Je ne parlerai point ici des folles et ridicules superstitions dont ce beau pays fut inondé beaucoup plus que des eaux de son fleuve. Il devint le plus méprisable des grands peuples, comme les Juifs sont devenus la plus haïssable et la plus honteuse des petites nations. Mon seul but est de faire voir que tous les grands peuples civilisés, et même les petits, ont reconnu un Dieu suprême de temps immémorial ; que tous les grands peuples ont admis expressément la permanence de ce qu’on appelle âme, après la mort, excepté les Chinois.
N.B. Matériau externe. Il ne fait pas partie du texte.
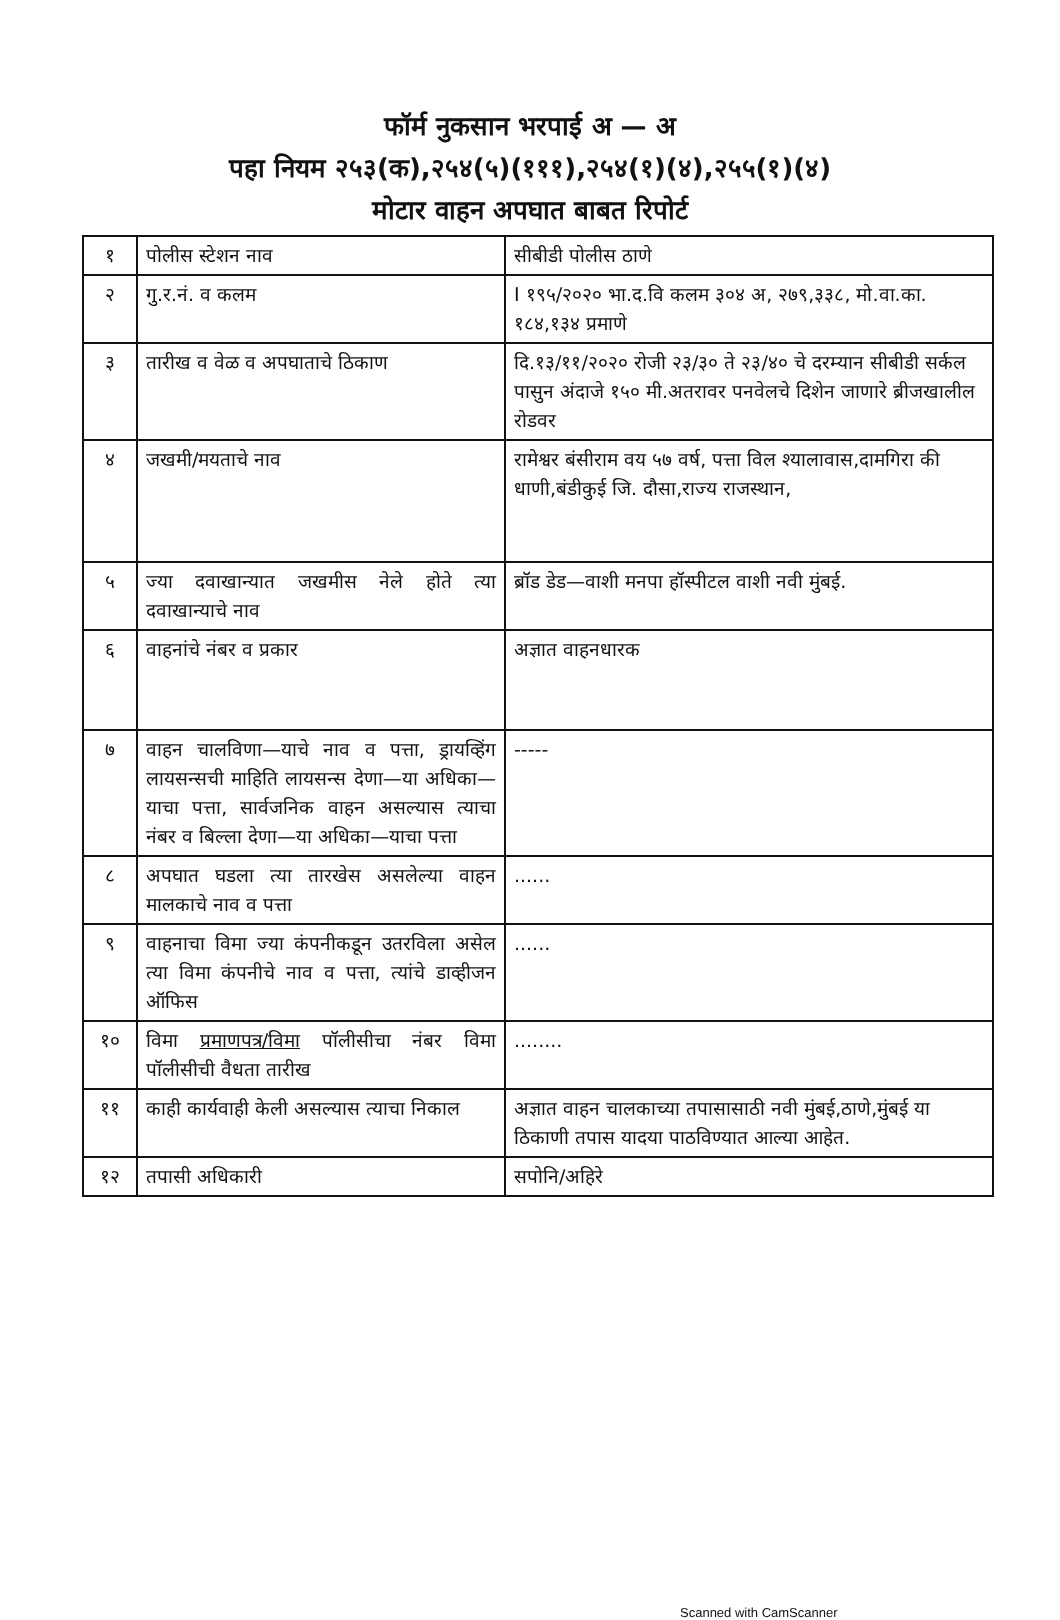फॉर्म नुकसान भरपाई अ — अ
पहा नियम २५३(क),२५४(५)(१११),२५४(१)(४),२५५(१)(४)
मोटार वाहन अपघात बाबत रिपोर्ट
| १ | पोलीस स्टेशन नाव | सीबीडी पोलीस ठाणे |
| २ | गु.र.नं. व कलम | I १९५/२०२० भा.द.वि कलम ३०४ अ, २७९,३३८, मो.वा.का. १८४,१३४ प्रमाणे |
| ३ | तारीख व वेळ व अपघाताचे ठिकाण | दि.१३/११/२०२० रोजी २३/३० ते २३/४० चे दरम्यान सीबीडी सर्कल पासुन अंदाजे १५० मी.अतरावर पनवेलचे दिशेन जाणारे ब्रीजखालील रोडवर |
| ४ | जखमी/मयताचे नाव | रामेश्वर बंसीराम वय ५७ वर्ष, पत्ता विल श्यालावास,दामगिरा की धाणी,बंडीकुई जि. दौसा,राज्य राजस्थान, |
| ५ | ज्या दवाखान्यात जखमीस नेले होते त्या दवाखान्याचे नाव | ब्रॉड डेड—वाशी मनपा हॉस्पीटल वाशी नवी मुंबई. |
| ६ | वाहनांचे नंबर व प्रकार | अज्ञात वाहनधारक |
| ७ | वाहन चालविणा—याचे नाव व पत्ता, ड्रायव्हिंग लायसन्सची माहिति लायसन्स देणा—या अधिका—याचा पत्ता, सार्वजनिक वाहन असल्यास त्याचा नंबर व बिल्ला देणा—या अधिका—याचा पत्ता | ----- |
| ८ | अपघात घडला त्या तारखेस असलेल्या वाहन मालकाचे नाव व पत्ता | ...... |
| ९ | वाहनाचा विमा ज्या कंपनीकडून उतरविला असेल त्या विमा कंपनीचे नाव व पत्ता, त्यांचे डाव्हीजन ऑफिस | ...... |
| १० | विमा प्रमाणपत्र/विमा पॉलीसीचा नंबर विमा पॉलीसीची वैधता तारीख | ........ |
| ११ | काही कार्यवाही केली असल्यास त्याचा निकाल | अज्ञात वाहन चालकाच्या तपासासाठी नवी मुंबई,ठाणे,मुंबई या ठिकाणी तपास यादया पाठविण्यात आल्या आहेत. |
| १२ | तपासी अधिकारी | सपोनि/अहिरे |
Scanned with CamScanner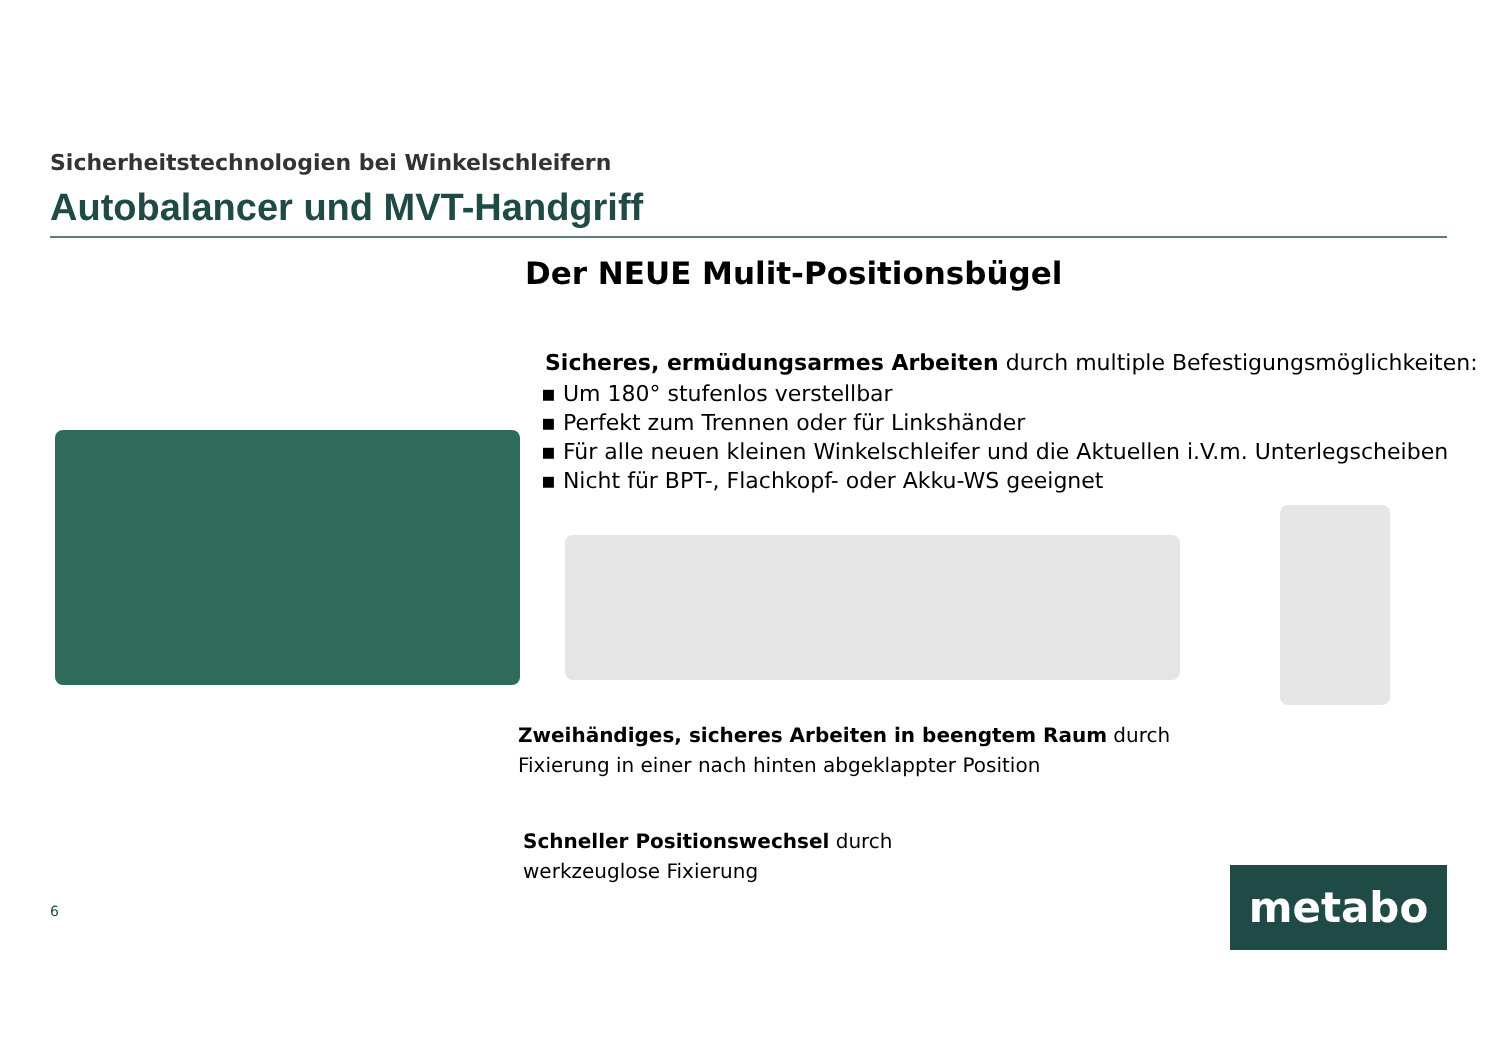Sicherheitstechnologien bei Winkelschleifern
Autobalancer und MVT-Handgriff
Der NEUE Mulit-Positionsbügel
Sicheres, ermüdungsarmes Arbeiten durch multiple Befestigungsmöglichkeiten:
▪ Um 180° stufenlos verstellbar
▪ Perfekt zum Trennen oder für Linkshänder
▪ Für alle neuen kleinen Winkelschleifer und die Aktuellen i.V.m. Unterlegscheiben
▪ Nicht für BPT-, Flachkopf- oder Akku-WS geeignet
Zweihändiges, sicheres Arbeiten in beengtem Raum durch
Fixierung in einer nach hinten abgeklappter Position
Schneller Positionswechsel durch
werkzeuglose Fixierung
6 metabo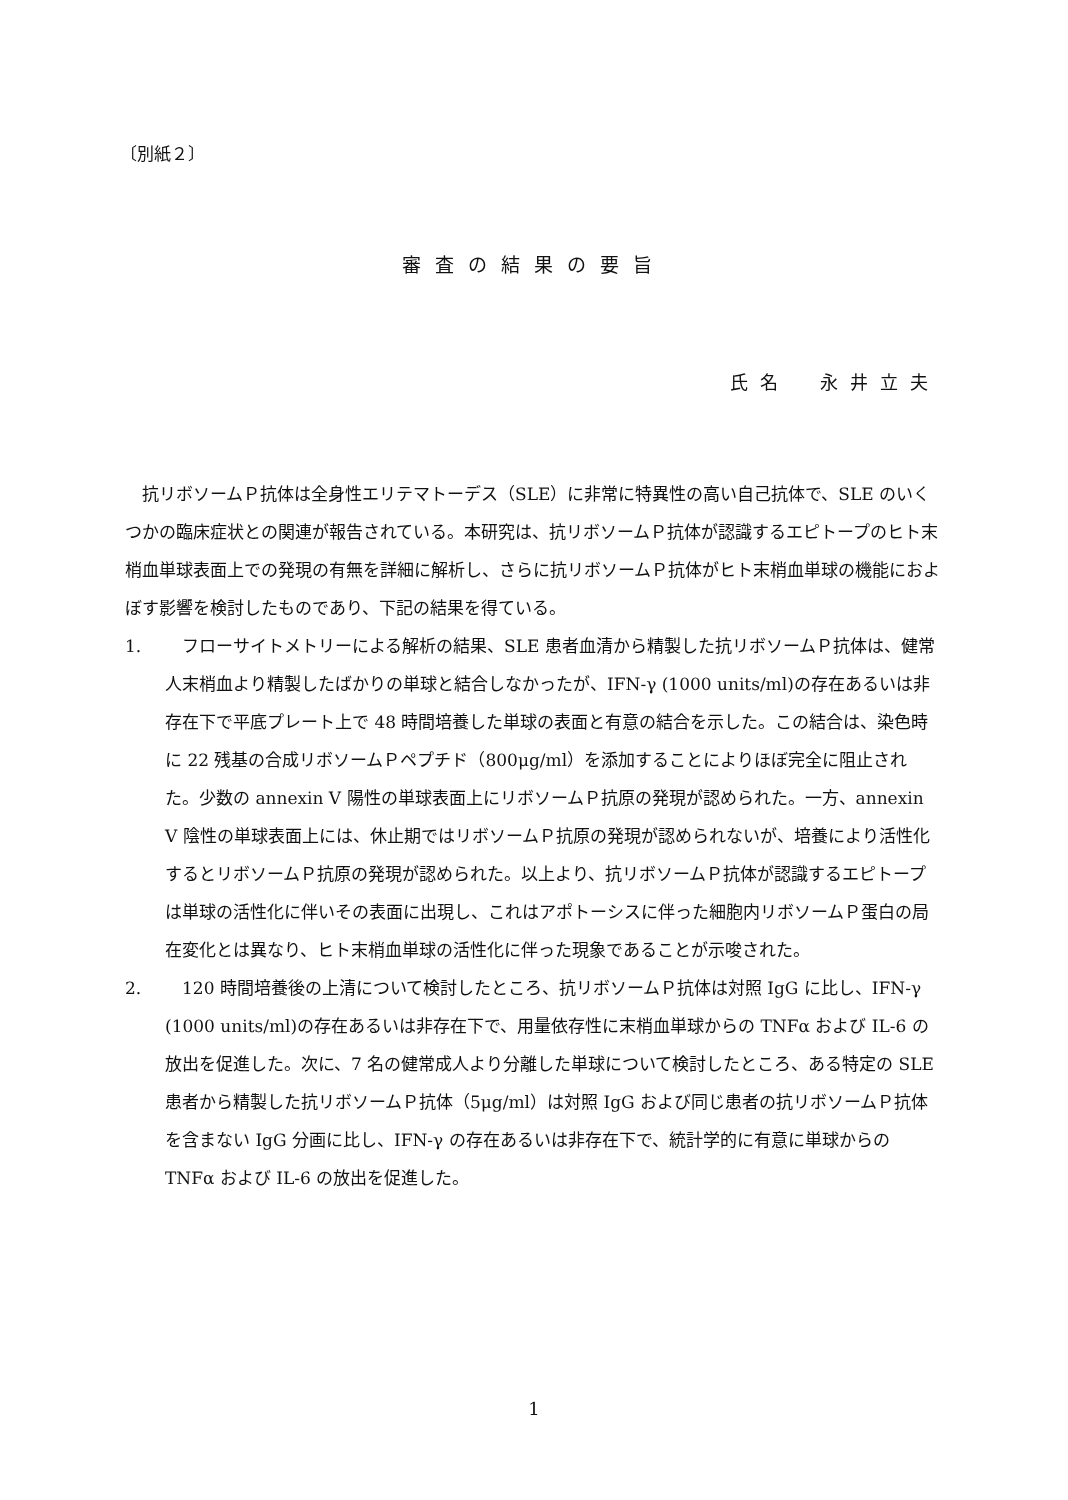〔別紙２〕
審査の結果の要旨
氏名　永井立夫
抗リボソームＰ抗体は全身性エリテマトーデス（SLE）に非常に特異性の高い自己抗体で、SLE のいくつかの臨床症状との関連が報告されている。本研究は、抗リボソームＰ抗体が認識するエピトープのヒト末梢血単球表面上での発現の有無を詳細に解析し、さらに抗リボソームＰ抗体がヒト末梢血単球の機能におよぼす影響を検討したものであり、下記の結果を得ている。
1. フローサイトメトリーによる解析の結果、SLE 患者血清から精製した抗リボソームＰ抗体は、健常人末梢血より精製したばかりの単球と結合しなかったが、IFN-γ (1000 units/ml)の存在あるいは非存在下で平底プレート上で 48 時間培養した単球の表面と有意の結合を示した。この結合は、染色時に 22 残基の合成リボソームＰペプチド（800μg/ml）を添加することによりほぼ完全に阻止された。少数の annexin V 陽性の単球表面上にリボソームＰ抗原の発現が認められた。一方、annexin V 陰性の単球表面上には、休止期ではリボソームＰ抗原の発現が認められないが、培養により活性化するとリボソームＰ抗原の発現が認められた。以上より、抗リボソームＰ抗体が認識するエピトープは単球の活性化に伴いその表面に出現し、これはアポトーシスに伴った細胞内リボソームＰ蛋白の局在変化とは異なり、ヒト末梢血単球の活性化に伴った現象であることが示唆された。
2. 120 時間培養後の上清について検討したところ、抗リボソームＰ抗体は対照 IgG に比し、IFN-γ (1000 units/ml)の存在あるいは非存在下で、用量依存性に末梢血単球からの TNFα および IL-6 の放出を促進した。次に、7 名の健常成人より分離した単球について検討したところ、ある特定の SLE 患者から精製した抗リボソームＰ抗体（5μg/ml）は対照 IgG および同じ患者の抗リボソームＰ抗体を含まない IgG 分画に比し、IFN-γ の存在あるいは非存在下で、統計学的に有意に単球からの TNFα および IL-6 の放出を促進した。
1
Encore ne peut-on pas dire que les Chinois l’aient niée formellement. Ils n’ont ni assuré ni combattu ce dogme ; leurs livres n’en parlent point. En cela ont-ils été sages ou simplement ignorants ?


CHAPITRE XI.
Des Arabes et de Bacchus.


Hérodote nous apprend que les Arabes adoraient Vénus-Uranie et Bacchus. Mais de quelle partie de l’Arabie parle-t-il ? C’est probablement de toutes les trois. Alexandre, dit-on, voulait établir le siége de son empire dans l’Arabie Heureuse. Il fit dire aux peuples de l’Yémen et de Saanna qu’il avait fait autant que Bacchus, et qu’il voulait être adoré comme lui. Or il est très-vraisemblable que Bacchus étant adoré dans la grande Arabie, il l’était aussi dans la Pétrée et dans la Déserte. Les provinces pauvres se conforment toujours aux usages des riches. Mais comment des Arabes adoraient-ils Vénus ? C’est qu’ils adoraient les étoiles en reconnaissant pourtant un Dieu suprême. Et il est si vrai qu’ils adoraient l’Être suprême que, de temps immémorial, ils partageaient leurs champs en deux parts : la première, pour Dieu, et la seconde, pour l’étoile qu’ils affectionnaient le plus[1]. Allah fut toujours chez eux le nom de Dieu. Les peuples voisins prononçaient El. Ainsi Babel sur l’Euphrate était la ville de Dieu ; Israël chez les Perses signifiait voyant Dieu, et les Hébreux prirent ce nom d’Israël dans la suite, comme l’avoue le Juif Philon. Tous les

  1. Voyez la préface de l’Alcoran, dans Sale. (Note de Voltaire.)